++++ RECORDED DATA

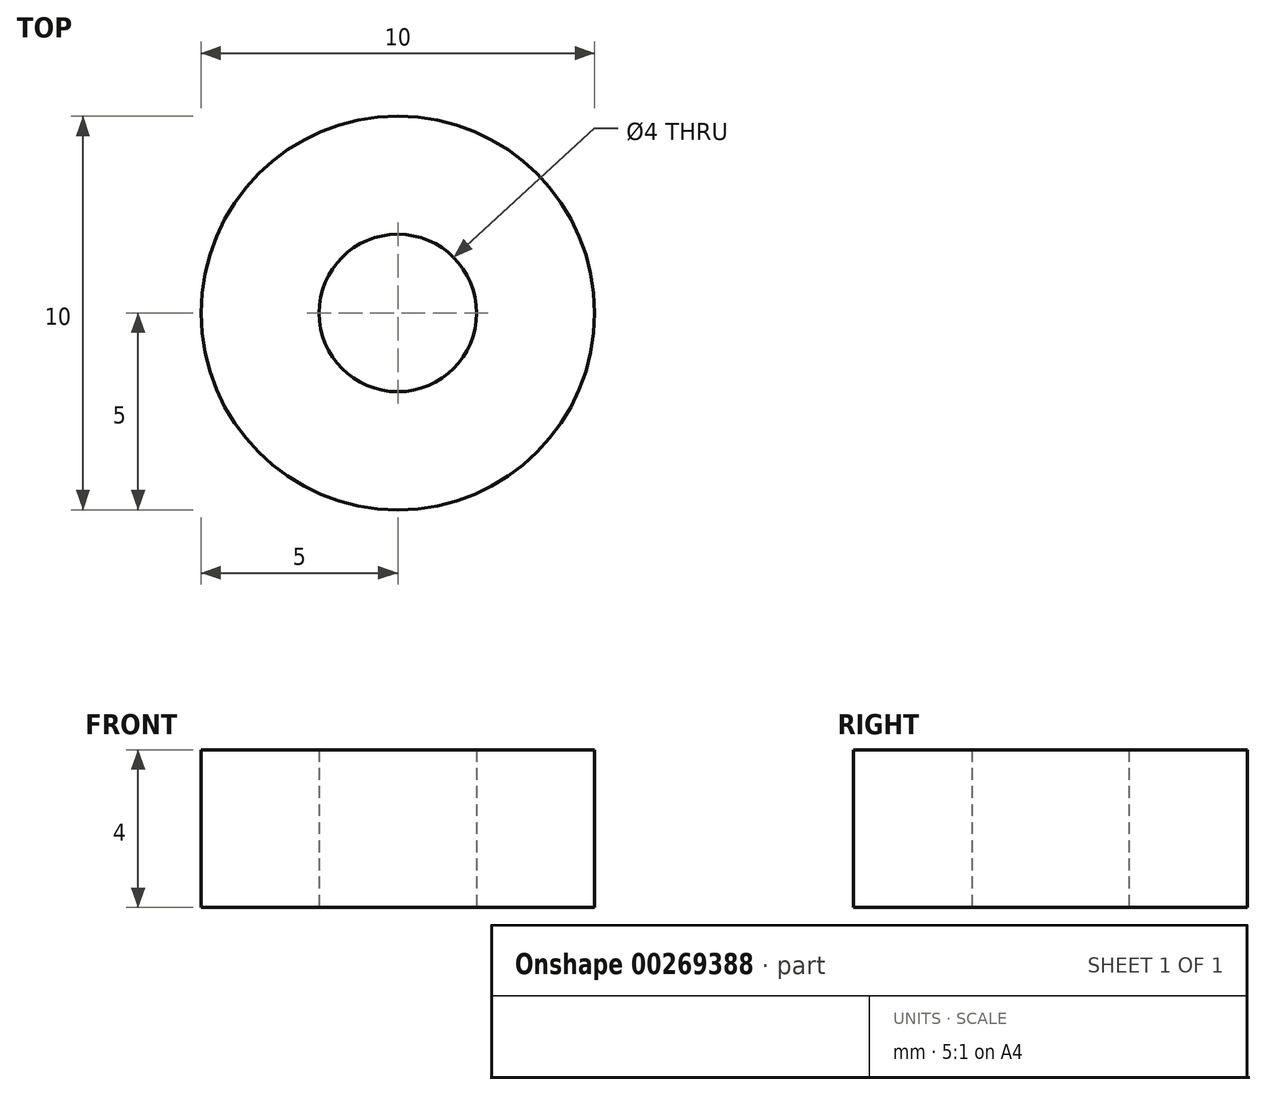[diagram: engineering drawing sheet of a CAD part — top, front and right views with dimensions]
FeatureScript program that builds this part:
annotation { "Feature Type Name" : "Feature", "Feature Type Description" : "" }
export const myFeature = defineFeature(function(context is Context, id is Id, definition is map)
    precondition{}
    {
        {
            var Q0;
            Q0=qCreatedBy(makeId("Top.planeOp"),FACE);
            var sketch = newSketch(context, id + "F0", { "sketchPlane" : qUnion([Q0])});
            skCircle(sketch, "E0", {"center": v(0, 0) * mm, "radius": 5 * mm});
            skCircle(sketch, "E1", {"center": v(0, 0) * mm, "radius": 2 * mm});
            skSolve(sketch);
        }
        {
            var Q0;
            Q0=makeQuery(id+"F0.imprint","IMPRINT",FACE,{"disambiguationData":[TD([[makeQuery(id+"F0.imprint","IMPRINT",EDGE,{"derivedFrom":sQuery(id+"F0.wireOp",EDGE,"E0")}),1.0]])]});
            extrude(context, id + "F1", {"entities" : qUnion([Q0]), "endBound" : BoundingType.SYMMETRIC, "depth" : 4 * mm});
        }
    });
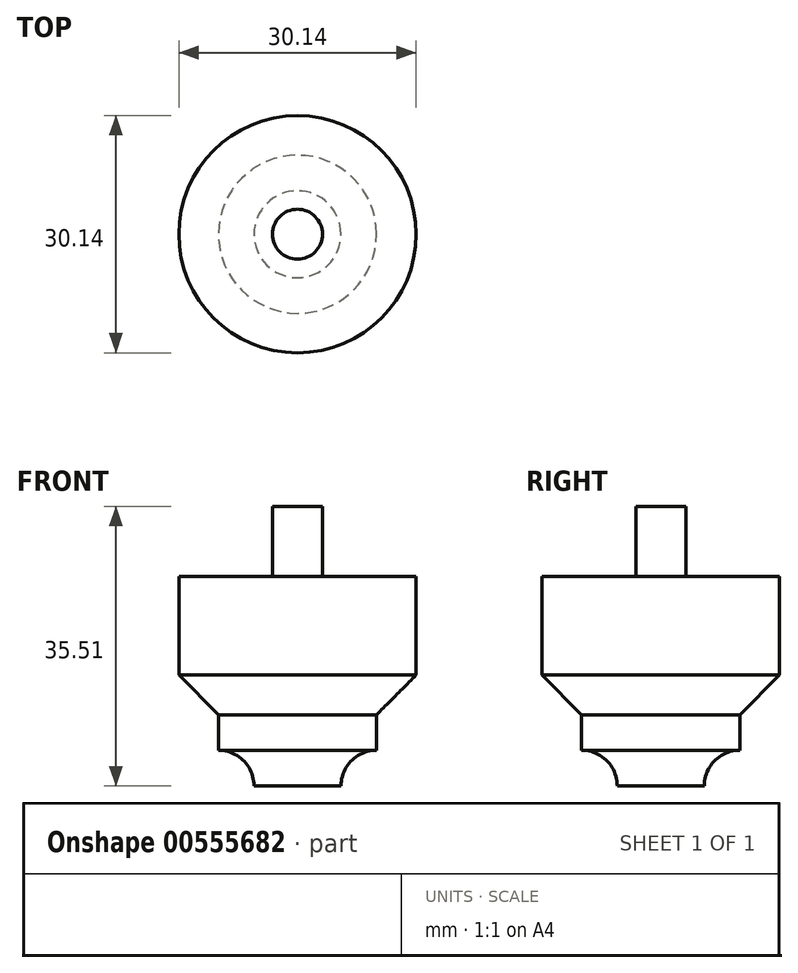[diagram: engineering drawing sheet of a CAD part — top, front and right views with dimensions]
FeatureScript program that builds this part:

++++++++

Copy every one of the entries above character for character, leaving out the pictures.

[RESPONSE TO THE EXERCISE]:
[diagram: engineering drawing sheet of a CAD part — top, front and right views with dimensions]
FeatureScript program that builds this part:
annotation { "Feature Type Name" : "Feature", "Feature Type Description" : "" }
export const myFeature = defineFeature(function(context is Context, id is Id, definition is map)
    precondition{}
    {
        {
            var Q0;
            Q0=qCreatedBy(makeId("Top.planeOp"),FACE);
            var sketch = newSketch(context, id + "F0", { "sketchPlane" : qUnion([Q0])});
            skCircle(sketch, "E0", {"center": v(0, 0) * mm, "radius": 5 * mm});
            skCircle(sketch, "E1", {"center": v(0, 0) * mm, "radius": 2 * mm});
            skSolve(sketch);
        }
        {
            var Q0;
            Q0=makeQuery(id+"F0.imprint","IMPRINT",FACE,{"disambiguationData":[TD([[makeQuery(id+"F0.imprint","IMPRINT",EDGE,{"derivedFrom":sQuery(id+"F0.wireOp",EDGE,"E0")}),1.0]])]});
            extrude(context, id + "F1", {"entities" : qUnion([Q0]), "endBound" : BoundingType.SYMMETRIC, "depth" : 4 * mm});
        }
    });
[diagram: engineering drawing sheet of a CAD part — top, front and right views with dimensions]
FeatureScript program that builds this part:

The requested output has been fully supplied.